Numerous natural herbs have been proven as safe anti-obesity resources. Ginger, one of the most widely consumed spices, has shown beneficial effects against obesity and related metabolic disorders. The present study aimed to examine whether the antiobesity effect of ginger is associated with energy metabolism. Mice were maintained on either a normal control diet or a high-fat diet (HFD) with or without 500 mg/kg (w/w) ginger supplementation. After 16 weeks, ginger supplementation alleviated the HFD-induced increases in body weight, fat accumulation, and levels of serum glucose, triglyceride and cholesterol. Indirect calorimetry showed that ginger administration significantly increased the respiratory exchange ratio (RER) and heat production in both diet models. Furthermore, ginger administration corrected the HFD-induced changes in concentrations of intermediates in glycolysis and the TCA cycle. Moreover, ginger enhanced brown adipose tissue function and activated white adipose tissue browning by altering the gene expression and protein levels of some brown and beige adipocyte-selective markers.

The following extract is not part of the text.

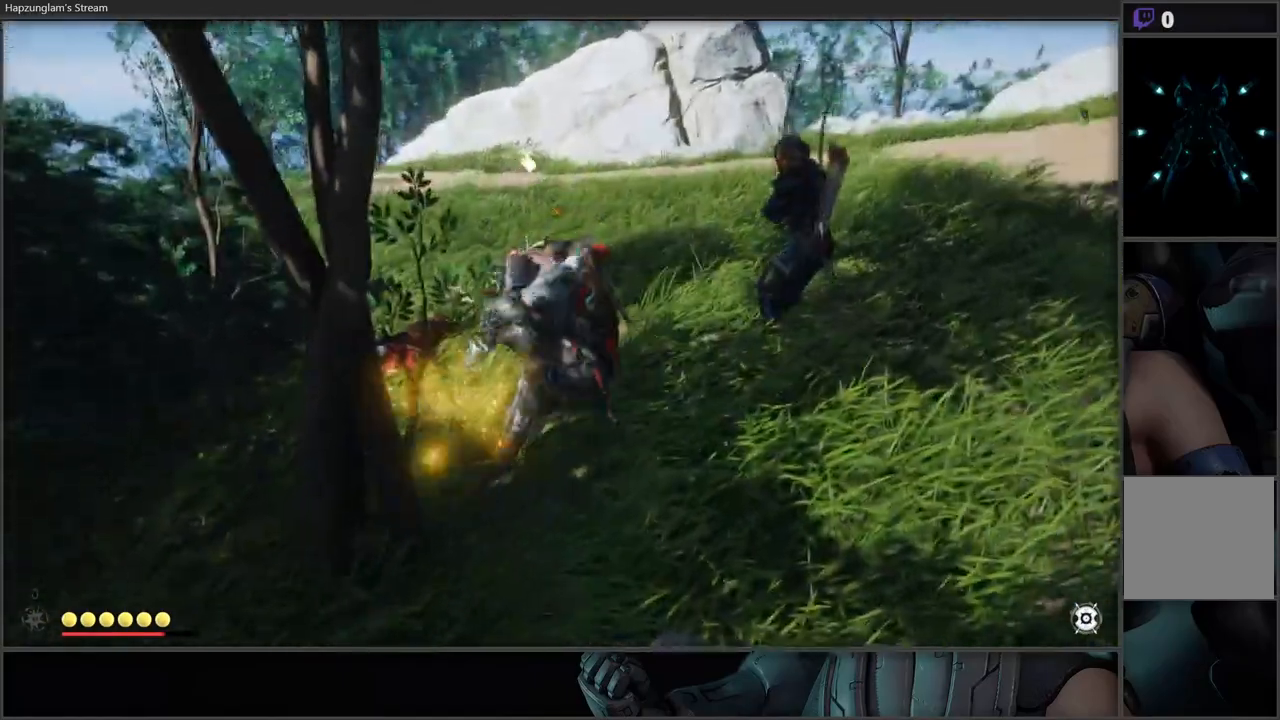
{"buttons": [], "left_stick": "center", "right_stick": "center", "events": [[50, "L1", "down"], [50, "Y", "up"], [50, "left_stick", "up-left"], [217, "L1", "up"], [267, "left_stick", "center"], [350, "X", "down"], [483, "X", "up"]]}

Additionally, stimulation of the browning program by ginger may be partly regulated by the sirtuin-1 (SIRT1)/AMP-activated protein kinase (AMPK)/peroxisome proliferator-activated receptor γ coactivator 1α (PGC-1α) pathway. Taken together, these results indicate that dietary ginger prevents body weight gain by remodeling whole-body energy metabolism and inducing browning of white adipose tissue (WAT). Thus, ginger is an edible plant that plays a role in the therapeutic treatment of obesity and related disorders.